Veronica retrieved the key from the geranium pot, let herself in, dumped her hat and bag on the lounge then walked over to the kitchen area. There, she put on some water for coffee before heading for the bathroom, where a visit to the toilet showed nothing of note.
Naturally.
Cursing under her breath, she flushed the toilet, washed her hands and went back to make herself the coffee. Cradling the mug in her hands, she wandered out to the terrace in the hope of finding some peace with the soothing water view. She didn’t. For the first time since coming here, she found no pleasure whatsoever in gazing out at the Mediterranean. Her mind was too full of worry to find pleasure in anything. She was severely tempted to ring her mother and talk things out with her. They were very close, and rarely kept their problems from each other. Not only that, her mother was much less emotional than she was, and not given to dramatising situations or making mountains out of molehills.

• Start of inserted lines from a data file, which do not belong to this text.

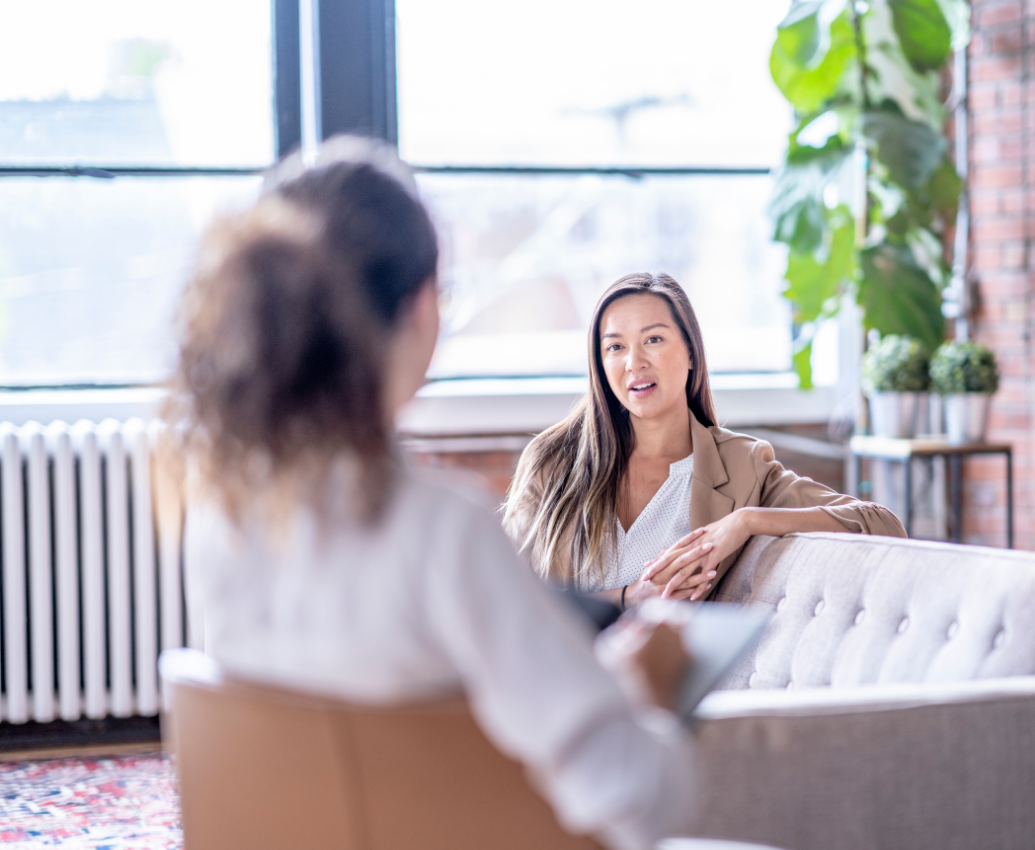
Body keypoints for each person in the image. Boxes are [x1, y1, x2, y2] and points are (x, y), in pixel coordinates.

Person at [169, 138, 695, 850]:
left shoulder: (221, 517)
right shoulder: (443, 531)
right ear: (421, 308)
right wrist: (642, 693)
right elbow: (637, 799)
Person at [503, 273, 906, 608]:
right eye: (615, 347)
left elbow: (882, 525)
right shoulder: (552, 461)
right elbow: (502, 595)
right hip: (562, 682)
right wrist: (629, 599)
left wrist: (747, 520)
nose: (634, 362)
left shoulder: (741, 465)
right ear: (601, 364)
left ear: (692, 352)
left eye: (654, 339)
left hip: (675, 691)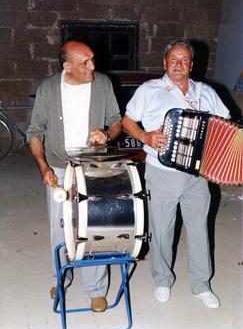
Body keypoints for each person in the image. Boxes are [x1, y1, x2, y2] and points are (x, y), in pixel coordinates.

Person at [122, 39, 229, 309]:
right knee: (161, 229)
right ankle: (162, 280)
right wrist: (145, 136)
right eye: (173, 59)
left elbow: (225, 125)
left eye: (184, 60)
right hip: (162, 172)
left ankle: (201, 284)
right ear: (164, 63)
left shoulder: (205, 92)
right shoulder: (150, 90)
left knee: (199, 229)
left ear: (192, 65)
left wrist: (216, 158)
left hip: (197, 174)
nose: (178, 65)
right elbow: (127, 121)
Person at [26, 41, 122, 313]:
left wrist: (106, 135)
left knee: (96, 228)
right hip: (59, 168)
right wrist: (43, 166)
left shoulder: (102, 84)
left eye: (93, 60)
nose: (93, 66)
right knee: (61, 227)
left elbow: (116, 121)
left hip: (94, 166)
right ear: (66, 66)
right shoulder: (48, 88)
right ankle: (61, 277)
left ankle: (96, 290)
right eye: (85, 63)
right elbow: (34, 131)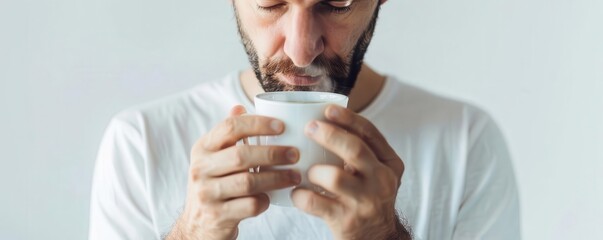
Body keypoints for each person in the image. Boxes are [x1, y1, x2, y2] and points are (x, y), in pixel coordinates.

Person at [89, 0, 521, 239]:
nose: (301, 50)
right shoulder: (140, 142)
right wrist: (192, 235)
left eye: (336, 4)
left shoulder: (466, 140)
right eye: (270, 2)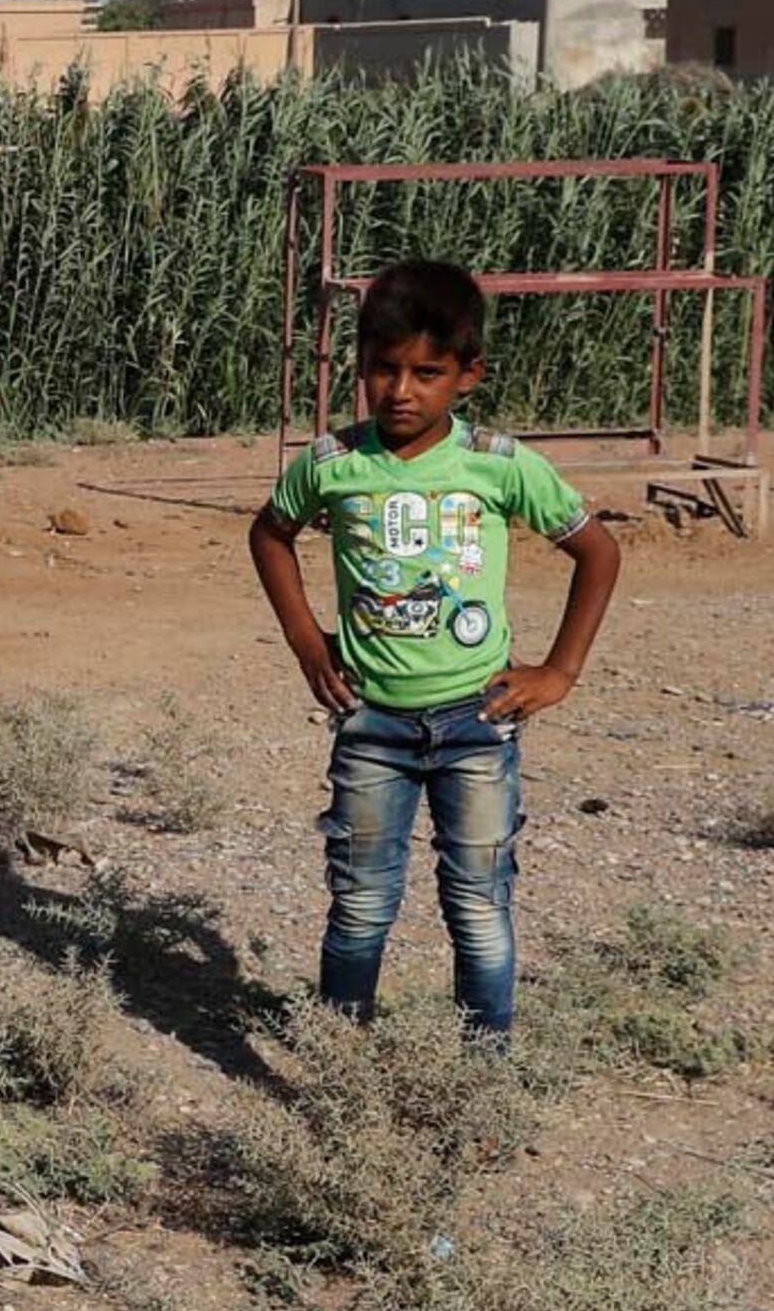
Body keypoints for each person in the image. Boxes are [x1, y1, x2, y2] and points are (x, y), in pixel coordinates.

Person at [245, 257, 623, 1040]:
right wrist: (306, 640)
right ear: (360, 366)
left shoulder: (497, 463)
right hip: (371, 724)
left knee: (480, 906)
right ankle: (339, 1071)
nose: (402, 390)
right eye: (384, 369)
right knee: (360, 906)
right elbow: (270, 533)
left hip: (477, 724)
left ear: (468, 374)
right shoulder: (332, 463)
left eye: (427, 371)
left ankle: (479, 1085)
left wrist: (560, 670)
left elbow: (598, 552)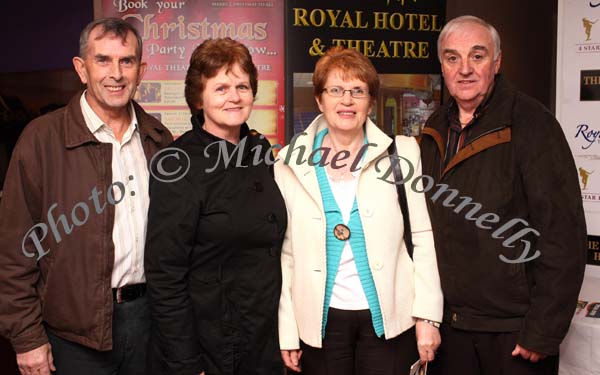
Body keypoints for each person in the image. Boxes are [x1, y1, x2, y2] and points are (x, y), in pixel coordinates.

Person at [0, 17, 172, 375]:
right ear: (82, 69)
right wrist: (27, 338)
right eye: (103, 60)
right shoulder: (41, 140)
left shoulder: (159, 139)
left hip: (149, 324)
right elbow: (14, 249)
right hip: (73, 337)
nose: (116, 73)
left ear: (141, 71)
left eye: (126, 61)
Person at [420, 15, 587, 375]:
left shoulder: (532, 123)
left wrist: (542, 331)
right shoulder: (432, 129)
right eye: (452, 58)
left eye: (477, 56)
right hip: (451, 329)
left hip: (514, 332)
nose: (464, 69)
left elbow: (563, 233)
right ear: (442, 66)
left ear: (497, 62)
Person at [276, 46, 443, 374]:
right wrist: (287, 331)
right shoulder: (288, 161)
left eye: (358, 91)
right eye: (335, 90)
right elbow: (286, 255)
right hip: (319, 324)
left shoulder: (403, 153)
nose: (347, 100)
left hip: (391, 319)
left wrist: (427, 317)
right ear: (320, 100)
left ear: (371, 100)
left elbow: (422, 238)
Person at [144, 38, 287, 375]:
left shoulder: (259, 151)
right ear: (199, 97)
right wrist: (186, 362)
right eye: (221, 87)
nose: (234, 96)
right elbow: (165, 275)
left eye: (242, 86)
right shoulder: (177, 163)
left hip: (265, 340)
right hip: (209, 347)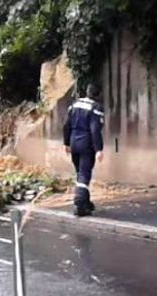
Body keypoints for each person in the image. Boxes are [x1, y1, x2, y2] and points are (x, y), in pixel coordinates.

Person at [63, 83, 105, 217]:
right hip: (86, 144)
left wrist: (66, 143)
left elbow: (66, 125)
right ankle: (80, 203)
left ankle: (86, 202)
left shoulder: (74, 104)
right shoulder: (96, 108)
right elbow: (95, 129)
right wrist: (99, 149)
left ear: (87, 92)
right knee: (84, 174)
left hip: (74, 142)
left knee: (80, 173)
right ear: (98, 94)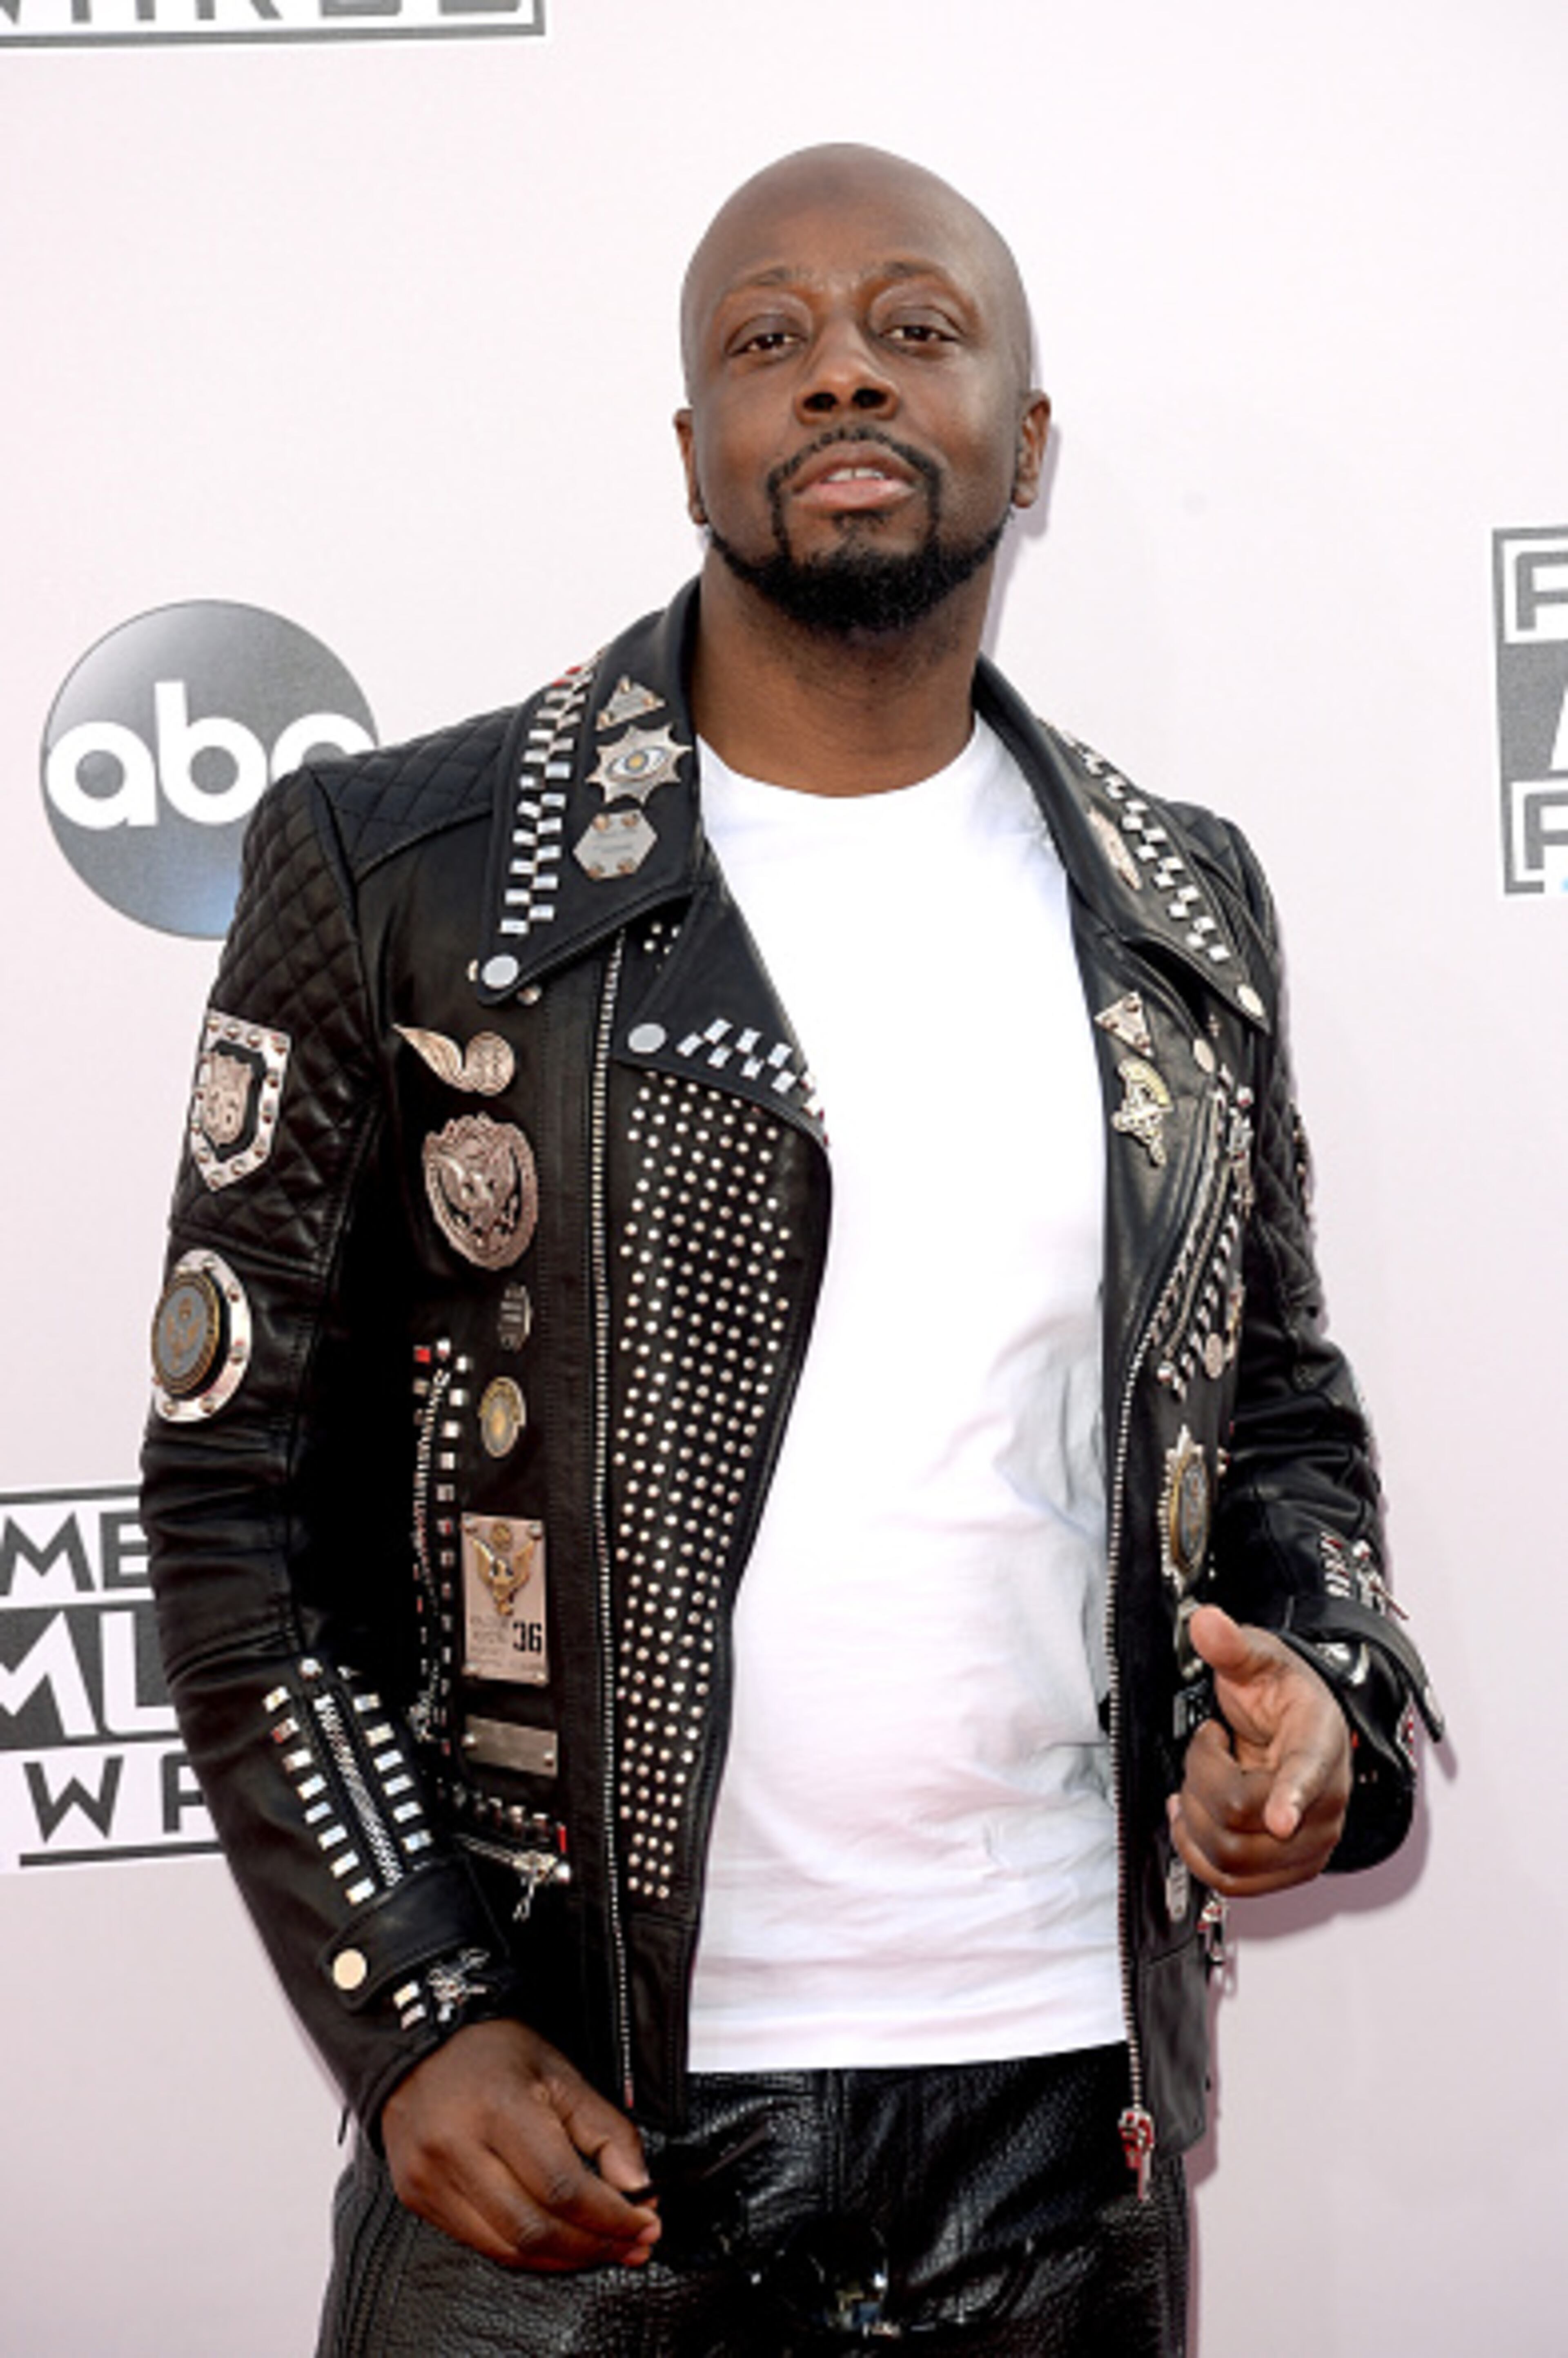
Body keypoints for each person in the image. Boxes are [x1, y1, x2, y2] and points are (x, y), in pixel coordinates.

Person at [142, 144, 1441, 2356]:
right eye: (769, 338)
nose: (842, 366)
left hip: (1066, 2130)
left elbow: (1282, 1401)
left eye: (919, 329)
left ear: (1025, 444)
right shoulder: (404, 867)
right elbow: (237, 1501)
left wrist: (1324, 1702)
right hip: (575, 2142)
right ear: (692, 451)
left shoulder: (1179, 901)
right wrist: (418, 2009)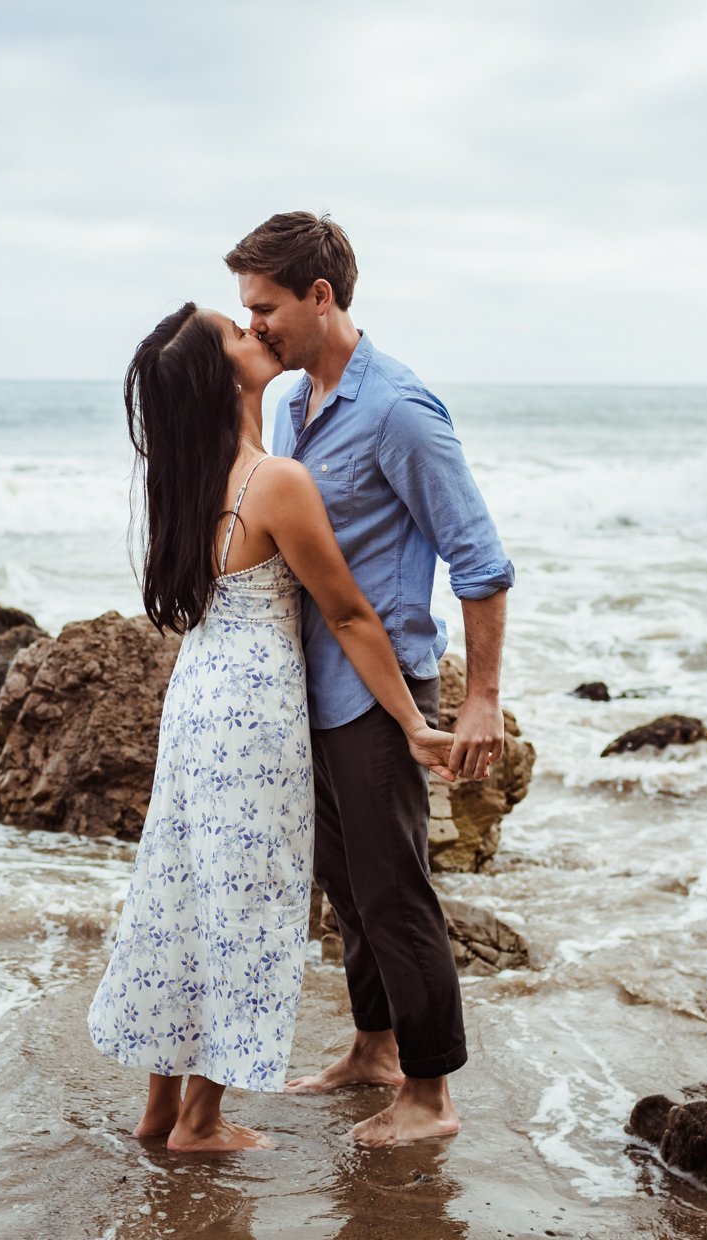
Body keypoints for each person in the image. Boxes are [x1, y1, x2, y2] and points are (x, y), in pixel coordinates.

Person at [87, 300, 459, 1151]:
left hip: (197, 702)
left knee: (181, 891)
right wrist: (410, 721)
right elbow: (353, 615)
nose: (255, 332)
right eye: (235, 333)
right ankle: (202, 1122)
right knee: (245, 901)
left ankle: (159, 1110)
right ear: (221, 378)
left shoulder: (188, 480)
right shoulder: (273, 480)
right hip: (254, 717)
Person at [226, 212, 514, 1147]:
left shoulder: (398, 409)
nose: (254, 325)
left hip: (382, 689)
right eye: (245, 309)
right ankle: (374, 1047)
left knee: (395, 887)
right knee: (347, 885)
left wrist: (481, 698)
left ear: (320, 295)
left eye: (265, 307)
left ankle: (430, 1096)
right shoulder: (290, 402)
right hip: (306, 682)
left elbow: (480, 558)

The intelligent part of Veronica’s brain told her that the odds of her being pregnant were very low. But she needed someone else to reassure her that she was panicking unnecessarily. So, as she sat there sipping her coffee, she worked out what time it was in Australia. All you had to do, she’d discovered after putting the question into her father’s computer, was take off two hours from the current time, then change the a.m. to p.m. and vice versa. By eight tonight, it would be six in the morning in Australia, the time her mother usually rose come rain, hail or shine.
It was just after seven here now, and Veronica decided to get herself something to eat. By the time she picked up the phone an hour later, a nervous tension was gripping her stomach. She didn’t want to worry her mother with what was possibly a non-existent problem but she desperately needed her advice.
‘Veronica?’ her mother answered. ‘I didn’t expect to hear from you. What’s up?’
Trust her mother to twig straight away that there was something wrong.
‘Nothing, I hope.’
‘That sounds ominous.’
‘Sorry, I’m not trying to alarm you. I just want to run something by you. Mum, you know how I’m always very regular. With my period, I mean.’
‘Yes…’ her mother said warily.
Veronica sighed. ‘Well, I’m late.’
‘Ah.’
‘Yes, ah. I don’t think I’m pregnant, but it is possible if ovulation was delayed.’
‘Are you telling me you had unprotected sex with a playboy?’
She sounded aghast. And highly disapproving.
Veronica steeled herself. ‘Yes. I’m afraid so.’
‘Oh, for pity’s sake! How come? I would have thought this Leonardo Fabrizzi would be more careful than that.’
‘The first time, it just sort of happened. I mean…we both got carried away.’
‘That doesn’t sound like you.’
‘It’s not. But I did. Then when Leonardo came to his senses he asked me if an unwanted pregnancy was on the cards. I told him it wasn’t. At the time I assumed I’d already ovulated. The trouble was he assumed I was on the pill.’